The following is an excerpt from OpinionJournal.com’s “Best of the Web” written by the editor, James Taranto.
The Accidental Alien
Fifty-eight-year-old Mario Hernandez was born in Cuba and came to the U.S. with his parents in the 1960s, a few years after his native land was taken over by communists. This Wednesday, the New York Times reports from Miami, he became an American citizen: “It turns out that Mr. Hernandez, despite having voted in every major election since Jimmy Carter’s in 1976 and working for two state agencies and two federal agencies, including as a longtime supervisor for the Bureau of Prisons, was not even a United States resident.”
What went wrong? It’s a story of personal oversight and bureaucratic incompetence. On his arrival, he “was given open-ended parole, which allowed him to live and work in the United States but did not make him a [legal] resident,” the Times explains. He assumed–wrongly, as it turned out–that his parents had completed his citizenship paperwork. He enlisted in the Army in 1975 and “said he was given what he thought was a citizenship oath.” It wasn’t. “Several federal background checks” turned up nothing amiss with his immigration status.

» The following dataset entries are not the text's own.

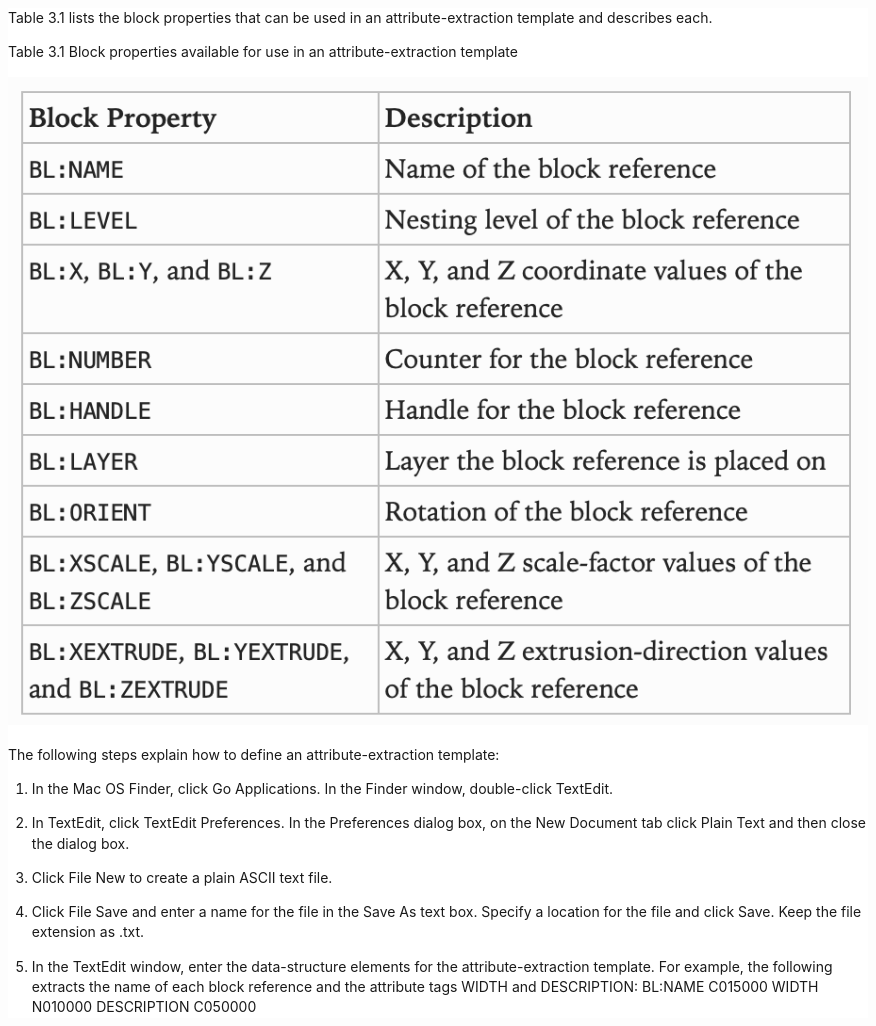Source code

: Table 3.1 lists the block properties that can be used in an attribute-extraction template and describes each.

Table 3.1 Block properties available for use in an attribute-extraction template

![](./res/2019001.png)

The following steps explain how to define an attribute-extraction template:

1. In the Mac OS Finder, click Go Applications. In the Finder window, double-click TextEdit.

2. In TextEdit, click TextEdit Preferences. In the Preferences dialog box, on the New Document tab click Plain Text and then close the dialog box.

3. Click File New to create a plain ASCII text file.

4. Click File Save and enter a name for the file in the Save As text box. Specify a location for the file and click Save. Keep the file extension as .txt.

5. In the TextEdit window, enter the data-structure elements for the attribute-extraction template. For example, the following extracts the name of each block reference and the attribute tags WIDTH and DESCRIPTION: BL:NAME C015000 WIDTH N010000 DESCRIPTION C050000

But when he decided to take a retirement cruise, “he could not find any trace of the naturalization papers he needed to get a passport.” He filed for citizenship and was denied, even though it was his right because he served in the military during the Vietnam Era (which is legally defined as having ended in May 1975). A spokesman for the U.S. Citizenship and Immigration Services put out a statement apologizing “for handling Mr. Hernandez’s application as a regular naturalization case rather than a military one.”
Hernandez’s case “represents a broken immigration system,” his lawyer, Elizabeth Ricci, tells the Times. No doubt about that. But it represents something else, too: a broken voting system. According to the Times, Hernandez cast improper votes in “every major election” since 1976. That’s at least 10 of them, twice as many if it includes midterms.
Noncitizens, including legal resident aliens, are forbidden to vote in every state. States that have sought to incorporate verification of citizenship into the voter-registration process have encountered obstacles from the Obama administration and denunciations from the New York Times.
In March, in a case called Kobach v. U.S. Election Assistance Commission, a federal judge held that the commission had acted improperly when it refused to incorporate Arizona’s and Kansas’ citizenship-verification requirements into the federal “motor voter” form. As the Times explained in an editorial:
The federal form requires only that voters state under oath that they are citizens, and while the commission includes certain state-specific instructions on the form, it denied the request by Kansas and Arizona because it found no evidence that noncitizens registering to vote was a “significant problem” in either state.
The Times sees the question through a partisan lens: Democratic voters, the editorial claims, tend to “struggle to come up with the required documents, which include a birth certificate, passport or driver’s license.” The Times asserts that citizenship-verification requirements are but a “ruse” to “keep eligible voters from the polls.”
But as the case of Mario Hernandez illustrates, without verification, there is nothing to prevent noncitizens from voting. His is not an example of fraud, merely an error that was both unintentional and harmless, since he believed he was a citizen and was legally entitled to become one. But if Florida required proof of citizenship as a prerequisite for voter registration, Mario Hernandez likely would have become a citizen years ago.